-- WORK ORDER --
Reproduce the text lines of every row below without changing them, and omit the pictures.

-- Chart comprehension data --
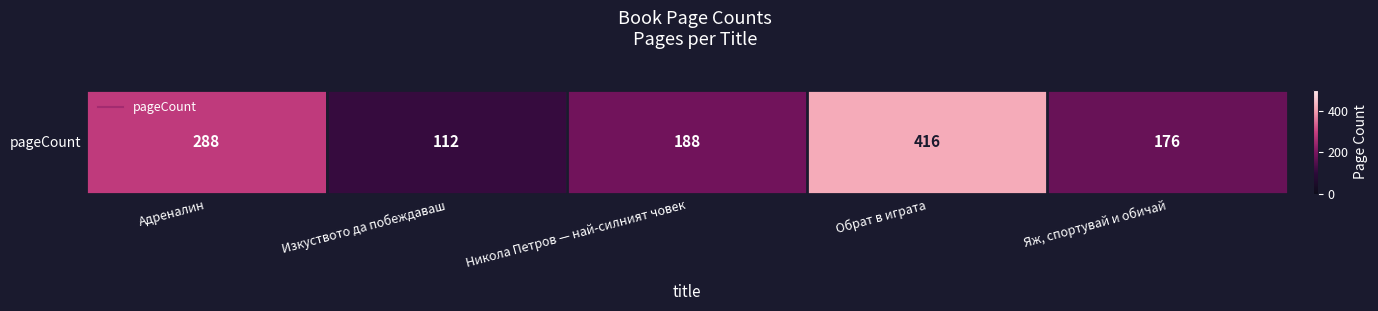

What is the change in value from Адреналин to Яж, спортувай и обичай?

-112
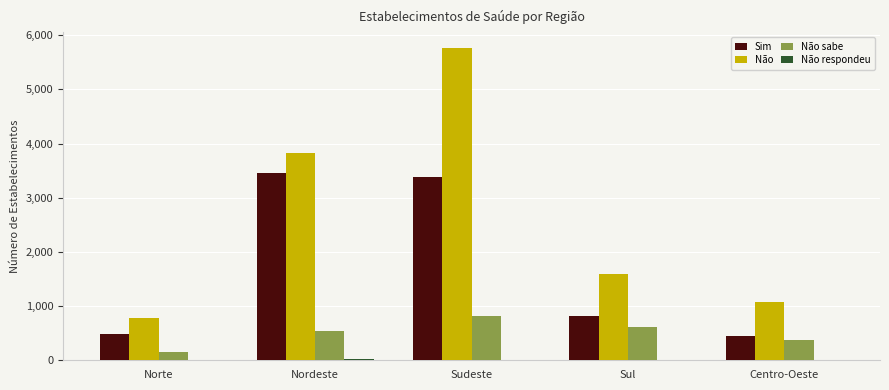

What is the sum of all Não values?

13032.0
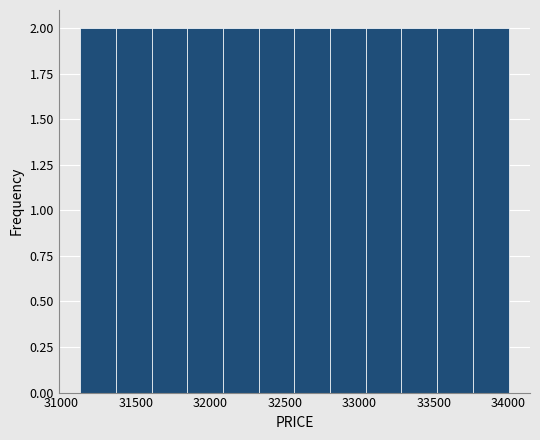

How tall is the bar that spans 33300 to 33500 on the x-axis? Neither the bar edges nor the heights are printed on the chart, so give them approximately, as read against the axes.

2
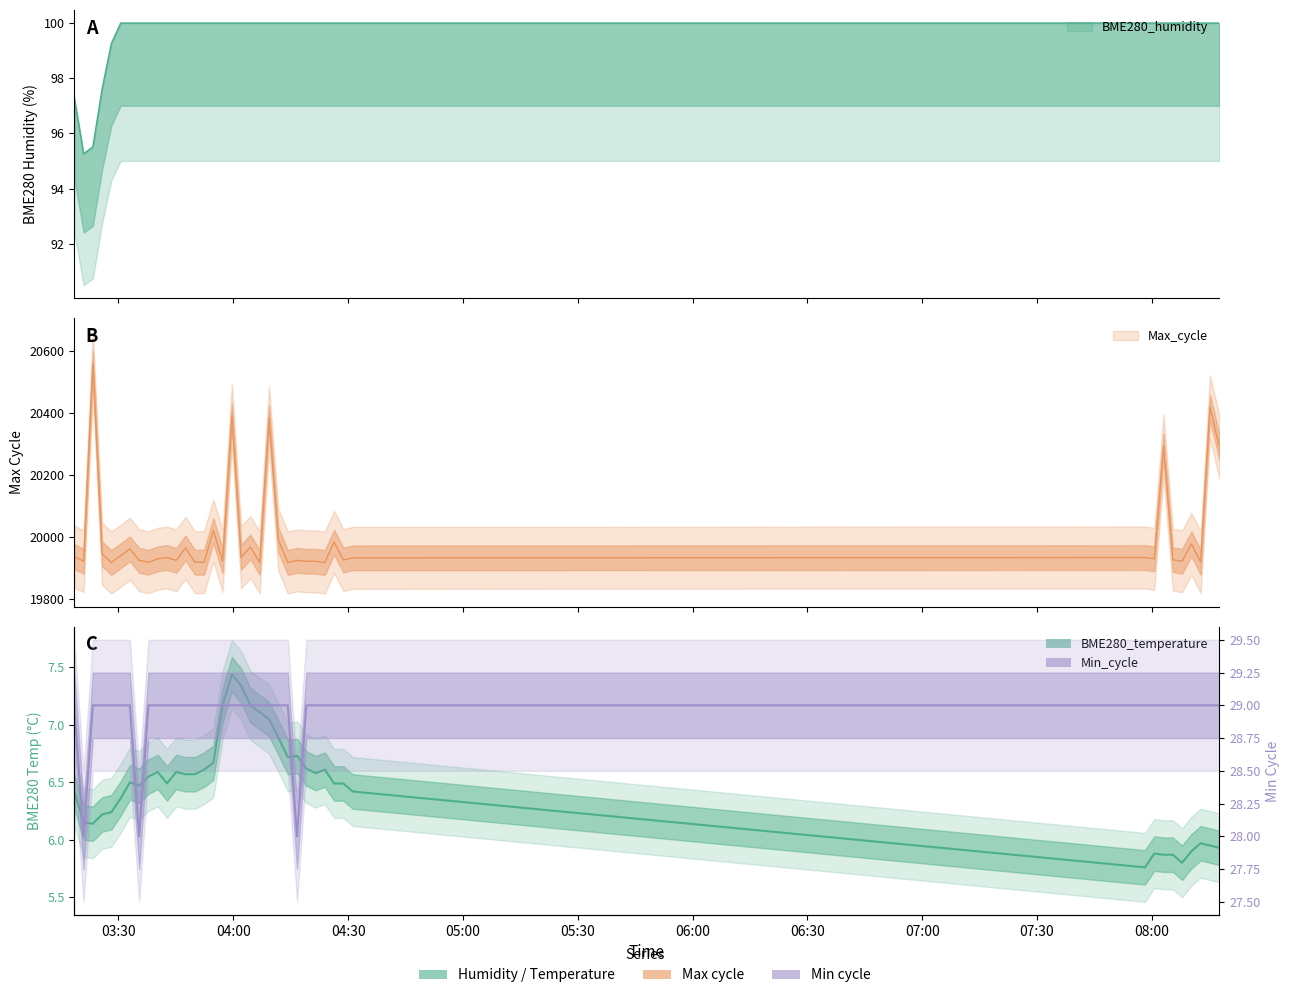

At which label does BME280_temperature reach its peak?

2021/09/06 03:59:39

-- EXERCISE OUTPUT --
What is the change in value from Адреналин to Яж, спортувай и обичай?

-112

What is the sum of all Não values?

13032.0

How tall is the bar that spans 33300 to 33500 on the x-axis? Neither the bar edges nor the heights are printed on the chart, so give them approximately, as read against the axes.

2

At which label does BME280_temperature reach its peak?

2021/09/06 03:59:39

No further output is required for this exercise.